> DIRECTIONS
What you produce should be the lines from the line containing "left ear: (738, 431)" through the last line below, both ends included, reproduced exactly and without pictures.

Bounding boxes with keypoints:
● ● ● ● ● ● ●

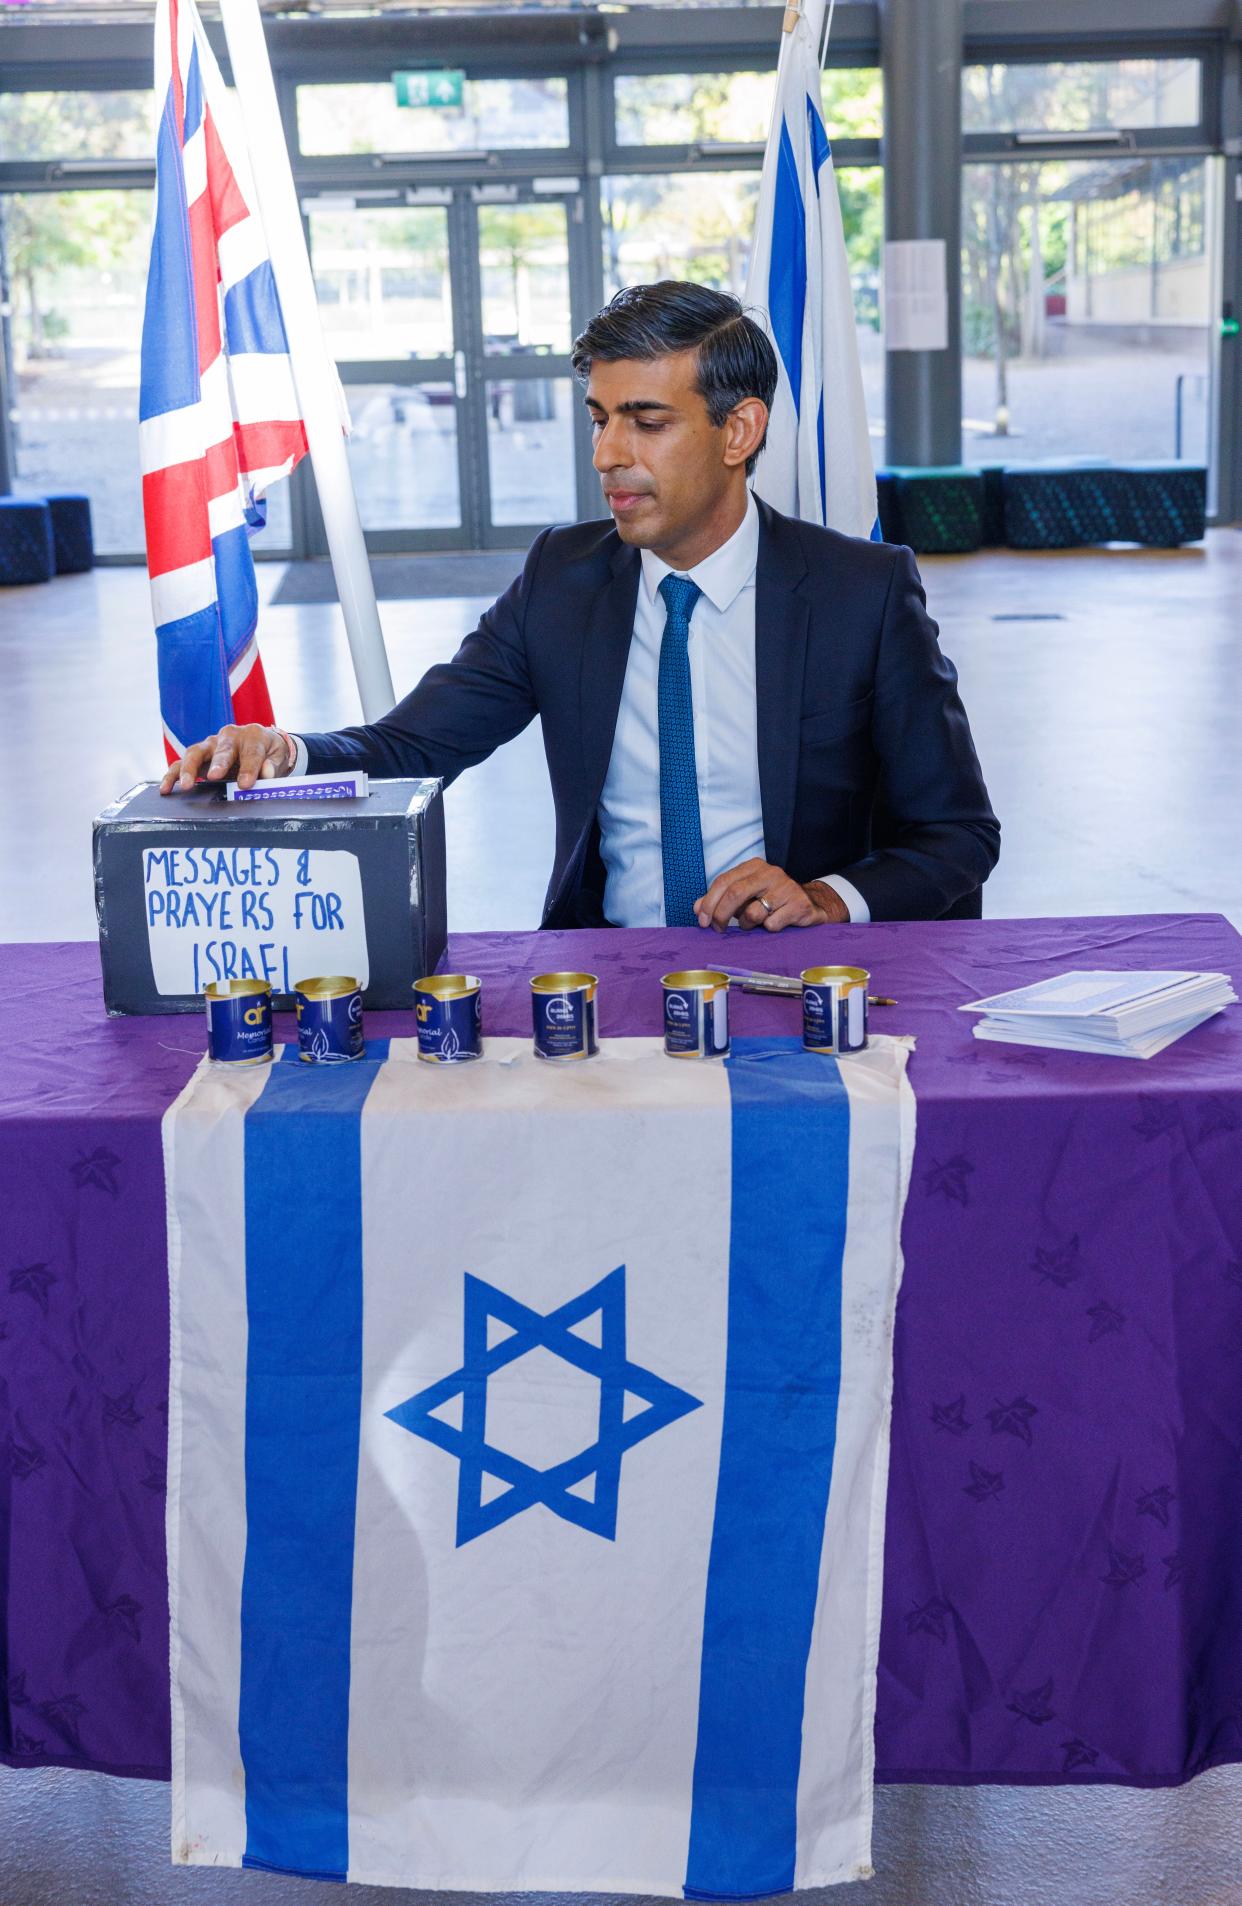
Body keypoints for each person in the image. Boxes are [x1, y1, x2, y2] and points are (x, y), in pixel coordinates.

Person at [162, 280, 999, 931]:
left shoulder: (862, 591)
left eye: (646, 422)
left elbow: (958, 834)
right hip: (609, 971)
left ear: (738, 431)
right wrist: (284, 753)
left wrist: (823, 897)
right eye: (600, 419)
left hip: (802, 981)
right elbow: (411, 745)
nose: (607, 455)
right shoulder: (562, 578)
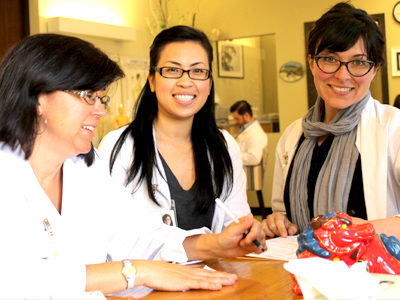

● ● ● ● ● ● ●

> YOUR SOLUTION
left ear: (738, 431)
right wrist: (284, 753)
left wrist: (823, 897)
right eye: (600, 419)
left hip: (802, 981)
right elbow: (411, 745)
nose: (607, 455)
right shoulder: (562, 578)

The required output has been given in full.